Server Actions must use Services:

// ❌ WRONG - Direct API client usage
'use server';
import { AdminApiClient } from '@/lib/api/admin/AdminApiClient';

export async function updateUserStatus(userId: string, status: string) {
  const apiClient = new AdminApiClient(...);
  await apiClient.updateUserStatus(userId, status); // ❌ Should use service
}

// ✅ CORRECT - Service usage
'use server';
import { ConsoleLogger } from '@/lib/infrastructure/logging/ConsoleLogger';
import { EnhancedErrorReporter } from '@/lib/infrastructure/EnhancedErrorReporter';
import { AdminApiClient } from '@/lib/api/admin/AdminApiClient';
import { AdminService } from '@/lib/services/admin/AdminService';
import { revalidatePath } from 'next/cache';

export async function updateUserStatus(userId: string, status: string) {
  try {
    // Create infrastructure
    const logger = new ConsoleLogger();
    const errorReporter = new EnhancedErrorReporter(logger, {
      showUserNotifications: true,
      logToConsole: true,
      reportToExternal: process.env.NODE_ENV === 'production',
    });
    
    const baseUrl = process.env.NEXT_PUBLIC_API_BASE_URL || 'http://localhost:3001';
    const apiClient = new AdminApiClient(baseUrl, errorReporter, logger);
    const service = new AdminService(apiClient);
    
    // Use service
    await service.updateUserStatus(userId, status);
    
    // Revalidate
    revalidatePath('/admin/users');
  } catch (error) {
    console.error('updateUserStatus failed:', error);
    throw new Error('Failed to update user status');
  }
}

Pattern:

  1. Server action creates infrastructure (logger, errorReporter, apiClient)
  2. Server action creates service with infrastructure
  3. Server action calls service method
  4. Server action handles revalidation and returns

Rationale:

  • Services orchestrate API calls (can grow to multiple calls)
  • Keeps server actions consistent with PageQueries
  • Makes infrastructure explicit and testable
  • Services can add caching, retries, transformations

See FORM_SUBMISSION.md and SERVICES.md.

7) Authorization (strict)

  • The website may hide/disable UI for UX.
  • The website MUST NOT enforce security.
  • The API enforces authentication and authorization.

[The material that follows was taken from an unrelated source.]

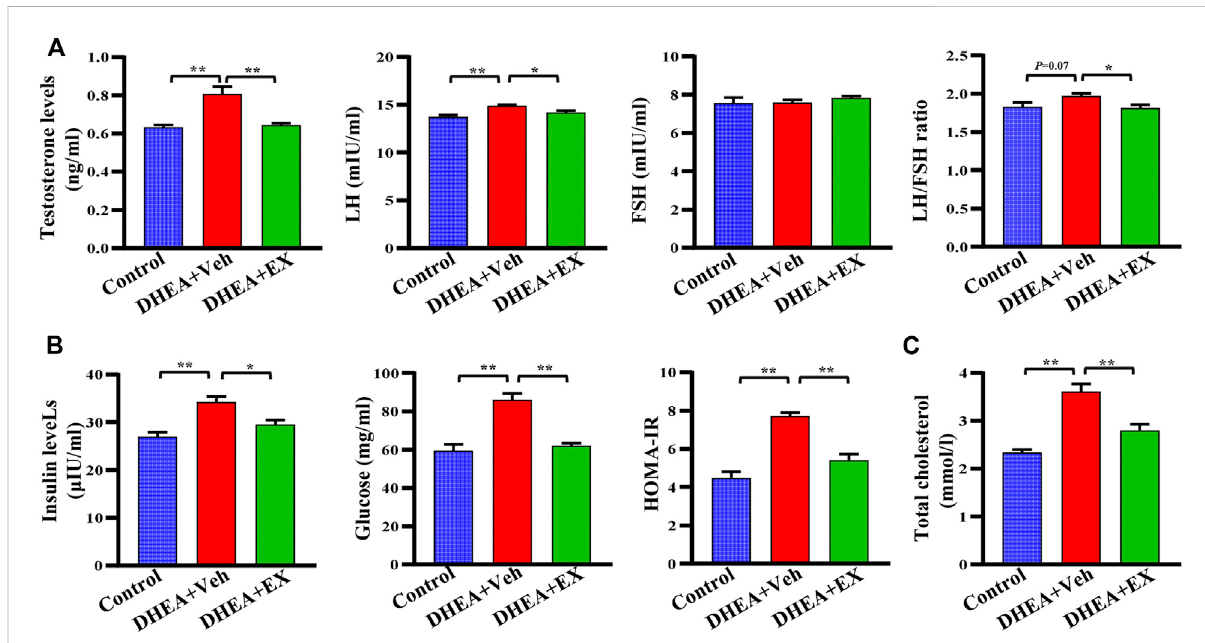
FIGURE 2 Enoxacin treatment improved hormone disorders in DHEA-treated mice upon chow diet. (A) The levels of reproductive hormones including testosterone,theLH,FSHandLH/FSHratio. (B) Thelevelsofinsulin,fastingserumglucose,andHOMA-IRscore. (C) Levelsofserumtotalcholesterol. Values are represented as the mean ± SE. n = 5 – 6. P values were determined by one-way ANOVA with Tukey ’ s multiple comparison post-hoc test. * p < 0.05, ** p < 0.01. DHEA, dehydroepiandrosterone; Veh, vehicle; EX,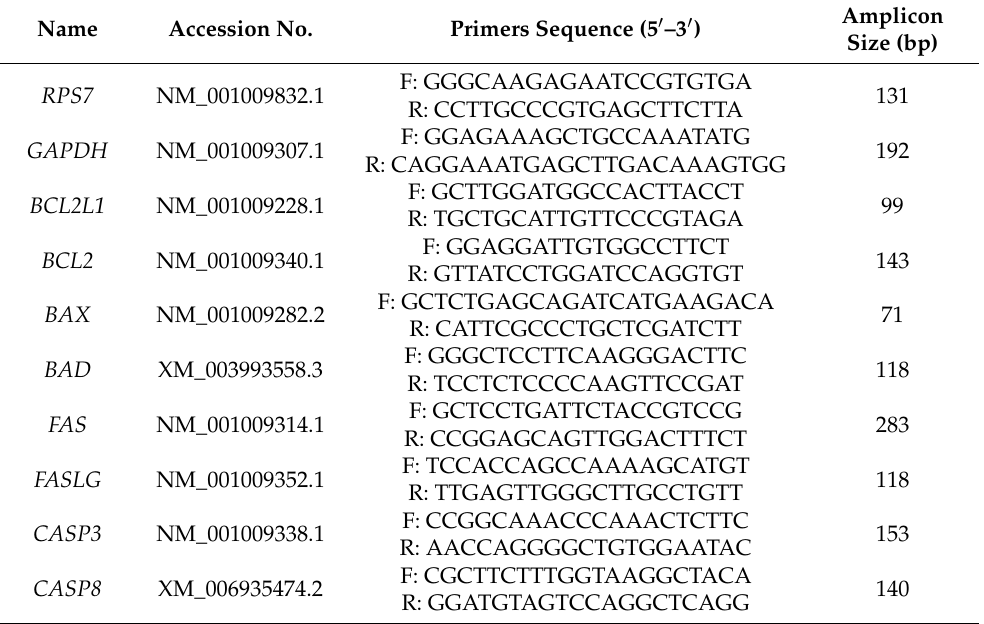
Table 1. Primer sequence for quantitative real-time polymerase chain reaction amplification of mRNA from feline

See docs/architecture/shared/BLOCKERS_AND_GUARDS.md and docs/architecture/website/BLOCKERS.md.

7.1) Client state (strict)

Client-side state is allowed only for UI concerns.

Allowed:

  • selection
  • open/closed dialogs
  • transient form state
  • optimistic flags and loading spinners

Forbidden:

  • treating client state as business truth
  • using client state as an authorization decision
  • persisting client state as the source of truth

Hard rule:

  • any truth returned by the API MUST overwrite client assumptions.

Canonical placement in this repo:

  • apps/website/lib/blockers/** for UX-only prevention helpers
  • apps/website/lib/hooks/** for React-only utilities
  • apps/website/lib/command-models/** for transient form models

See CLIENT_STATE.md.

8) DI contract (Inversify) (strict)

The DI system under apps/website/lib/di/index.ts is client-first.

Server execution is concurrent. Any shared singleton container can leak cross-request state.

Rules:

  1. Server app/**/page.tsx MUST NOT access the container.
  2. Page Queries SHOULD prefer manual wiring.
  3. Client modules MAY use DI via ContainerProvider and hooks.
  4. ContainerManager.getContainer() is client-only.
  5. Any server DI usage MUST be request-scoped (a fresh container per request).

Hard constraint:

  • A singleton Inversify container MUST NOT be used to serve concurrent server requests.

See WEBSITE_DI_RULES.md.

9) Non-negotiable rules (final)

  1. The API is the brain.
  2. The website is a terminal.
  3. API Transport DTOs never reach Templates.
  4. Templates accept ViewData only.
  5. Page Queries do not format; they only compose.
  6. ViewData Builders transform API DTO → ViewData (RSC).
  7. ViewModel Builders transform API DTO → ViewModel (Client).
  8. Builders are pure and deterministic.
  9. Server Actions are the only write entry point.
  10. Server Actions must use Mutations (not Services directly).
  11. Mutations orchestrate Services for writes.
  12. Authorization always belongs to the API.